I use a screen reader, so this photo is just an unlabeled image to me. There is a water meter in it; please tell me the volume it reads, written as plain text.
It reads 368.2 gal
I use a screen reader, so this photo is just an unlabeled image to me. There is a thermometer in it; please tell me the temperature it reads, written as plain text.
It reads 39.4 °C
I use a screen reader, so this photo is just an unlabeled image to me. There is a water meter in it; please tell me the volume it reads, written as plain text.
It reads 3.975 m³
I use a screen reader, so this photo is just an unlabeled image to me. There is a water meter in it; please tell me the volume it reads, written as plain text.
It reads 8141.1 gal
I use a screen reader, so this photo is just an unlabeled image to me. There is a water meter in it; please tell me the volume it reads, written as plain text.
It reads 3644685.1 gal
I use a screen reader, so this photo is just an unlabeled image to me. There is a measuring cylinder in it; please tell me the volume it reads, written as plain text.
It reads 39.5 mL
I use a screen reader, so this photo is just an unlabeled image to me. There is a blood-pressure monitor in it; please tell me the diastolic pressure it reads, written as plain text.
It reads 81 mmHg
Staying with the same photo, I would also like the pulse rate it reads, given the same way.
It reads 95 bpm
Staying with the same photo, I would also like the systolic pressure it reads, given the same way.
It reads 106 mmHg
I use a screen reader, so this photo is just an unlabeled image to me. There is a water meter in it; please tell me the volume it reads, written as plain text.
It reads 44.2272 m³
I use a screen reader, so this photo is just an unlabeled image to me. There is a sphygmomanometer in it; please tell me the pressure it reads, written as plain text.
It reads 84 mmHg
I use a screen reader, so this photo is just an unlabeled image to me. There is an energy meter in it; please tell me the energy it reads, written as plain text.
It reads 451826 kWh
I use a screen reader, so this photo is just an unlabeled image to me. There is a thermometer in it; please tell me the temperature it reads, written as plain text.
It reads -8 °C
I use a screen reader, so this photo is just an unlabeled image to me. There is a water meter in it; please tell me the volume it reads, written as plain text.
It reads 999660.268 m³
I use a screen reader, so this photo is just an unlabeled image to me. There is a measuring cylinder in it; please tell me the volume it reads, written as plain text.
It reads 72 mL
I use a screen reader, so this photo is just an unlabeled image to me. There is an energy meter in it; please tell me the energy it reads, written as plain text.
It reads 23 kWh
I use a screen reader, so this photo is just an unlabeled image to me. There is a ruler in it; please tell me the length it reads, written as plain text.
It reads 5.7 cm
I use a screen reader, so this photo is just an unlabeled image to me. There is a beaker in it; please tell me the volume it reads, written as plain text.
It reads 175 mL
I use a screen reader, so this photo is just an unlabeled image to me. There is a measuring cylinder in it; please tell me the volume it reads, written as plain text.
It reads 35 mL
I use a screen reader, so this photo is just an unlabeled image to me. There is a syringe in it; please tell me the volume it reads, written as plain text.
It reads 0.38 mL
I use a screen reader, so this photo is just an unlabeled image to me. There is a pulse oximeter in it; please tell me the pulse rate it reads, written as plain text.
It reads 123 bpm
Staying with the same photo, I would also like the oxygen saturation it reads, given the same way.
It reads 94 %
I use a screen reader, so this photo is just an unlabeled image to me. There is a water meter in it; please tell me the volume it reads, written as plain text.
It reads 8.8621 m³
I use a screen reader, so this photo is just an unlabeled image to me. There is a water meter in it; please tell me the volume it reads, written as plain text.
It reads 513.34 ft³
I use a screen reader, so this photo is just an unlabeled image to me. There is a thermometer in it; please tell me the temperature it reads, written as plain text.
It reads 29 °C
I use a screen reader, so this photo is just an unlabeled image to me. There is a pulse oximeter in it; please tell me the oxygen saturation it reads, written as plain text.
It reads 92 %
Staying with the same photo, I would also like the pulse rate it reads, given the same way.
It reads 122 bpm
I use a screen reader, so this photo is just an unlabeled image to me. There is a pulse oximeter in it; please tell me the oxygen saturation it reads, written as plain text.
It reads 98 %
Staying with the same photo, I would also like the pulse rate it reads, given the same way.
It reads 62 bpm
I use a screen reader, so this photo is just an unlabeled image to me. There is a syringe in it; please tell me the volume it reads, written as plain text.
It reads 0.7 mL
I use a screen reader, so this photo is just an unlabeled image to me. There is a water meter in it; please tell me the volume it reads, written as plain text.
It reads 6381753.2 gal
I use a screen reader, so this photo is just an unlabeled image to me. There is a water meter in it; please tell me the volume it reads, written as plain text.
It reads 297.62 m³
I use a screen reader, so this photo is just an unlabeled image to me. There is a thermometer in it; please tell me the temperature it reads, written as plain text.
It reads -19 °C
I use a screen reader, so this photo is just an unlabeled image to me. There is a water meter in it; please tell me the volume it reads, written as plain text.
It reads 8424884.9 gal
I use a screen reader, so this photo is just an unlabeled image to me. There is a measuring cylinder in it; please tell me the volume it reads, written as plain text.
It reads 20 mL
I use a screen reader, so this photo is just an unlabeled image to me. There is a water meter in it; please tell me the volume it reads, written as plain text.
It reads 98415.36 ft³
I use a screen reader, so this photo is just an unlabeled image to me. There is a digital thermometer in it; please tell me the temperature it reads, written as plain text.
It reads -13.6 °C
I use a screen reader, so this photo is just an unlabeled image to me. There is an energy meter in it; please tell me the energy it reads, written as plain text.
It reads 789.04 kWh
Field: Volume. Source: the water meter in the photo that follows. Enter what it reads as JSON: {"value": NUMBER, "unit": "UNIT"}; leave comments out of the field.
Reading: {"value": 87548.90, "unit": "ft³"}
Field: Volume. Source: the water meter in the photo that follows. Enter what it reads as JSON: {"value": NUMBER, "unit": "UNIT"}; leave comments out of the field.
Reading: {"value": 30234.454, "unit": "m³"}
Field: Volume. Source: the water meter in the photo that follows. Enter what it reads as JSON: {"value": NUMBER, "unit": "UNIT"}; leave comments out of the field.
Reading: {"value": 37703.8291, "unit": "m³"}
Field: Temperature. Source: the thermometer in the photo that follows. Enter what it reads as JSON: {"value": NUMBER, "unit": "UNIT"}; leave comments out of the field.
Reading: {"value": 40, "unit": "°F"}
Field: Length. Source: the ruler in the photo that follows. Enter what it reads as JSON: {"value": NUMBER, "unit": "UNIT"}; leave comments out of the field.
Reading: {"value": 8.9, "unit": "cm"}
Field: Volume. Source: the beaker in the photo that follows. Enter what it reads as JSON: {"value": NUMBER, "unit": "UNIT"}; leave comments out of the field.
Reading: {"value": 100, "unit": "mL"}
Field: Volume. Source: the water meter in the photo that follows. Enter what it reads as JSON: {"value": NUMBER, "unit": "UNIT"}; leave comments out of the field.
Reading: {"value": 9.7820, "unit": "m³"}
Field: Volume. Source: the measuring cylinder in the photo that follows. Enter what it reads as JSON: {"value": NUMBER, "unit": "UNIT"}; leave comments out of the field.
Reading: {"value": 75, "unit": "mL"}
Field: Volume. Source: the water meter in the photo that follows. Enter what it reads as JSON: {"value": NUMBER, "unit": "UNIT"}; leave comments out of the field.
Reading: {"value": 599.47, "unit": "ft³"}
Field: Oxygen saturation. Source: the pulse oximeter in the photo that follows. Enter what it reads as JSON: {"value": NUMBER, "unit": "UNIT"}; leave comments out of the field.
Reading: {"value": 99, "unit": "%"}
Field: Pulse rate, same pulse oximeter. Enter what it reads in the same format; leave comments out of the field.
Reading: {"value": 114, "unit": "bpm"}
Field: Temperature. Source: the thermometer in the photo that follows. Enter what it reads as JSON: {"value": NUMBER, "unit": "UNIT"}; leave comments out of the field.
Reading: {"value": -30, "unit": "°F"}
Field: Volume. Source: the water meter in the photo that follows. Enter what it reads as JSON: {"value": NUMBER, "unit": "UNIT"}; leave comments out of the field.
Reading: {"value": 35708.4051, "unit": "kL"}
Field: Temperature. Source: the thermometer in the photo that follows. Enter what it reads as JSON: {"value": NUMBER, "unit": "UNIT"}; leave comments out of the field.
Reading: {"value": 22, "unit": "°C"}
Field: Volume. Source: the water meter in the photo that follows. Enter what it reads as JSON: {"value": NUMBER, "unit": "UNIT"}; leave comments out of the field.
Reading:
_ _ _ _ _ _ _
Please format the lines of the items starting at the one containing "diastolic pressure it reads, written as plain text." and ending at the one containing "It reads 106 mmHg" as a Markdown table with columns Row and Line, leaving out blank lines.

◆ Task solution
| Row | Line |
|---|---|
| 1 | I use a screen reader, so this photo is just an unlabeled image to me. There is a blood-pressure monitor in it; please tell me the diastolic pressure it reads, written as plain text. |
| 2 | It reads 81 mmHg |
| 3 | Staying with the same photo, I would also like the pulse rate it reads, given the same way. |
| 4 | It reads 95 bpm |
| 5 | Staying with the same photo, I would also like the systolic pressure it reads, given the same way. |
| 6 | It reads 106 mmHg |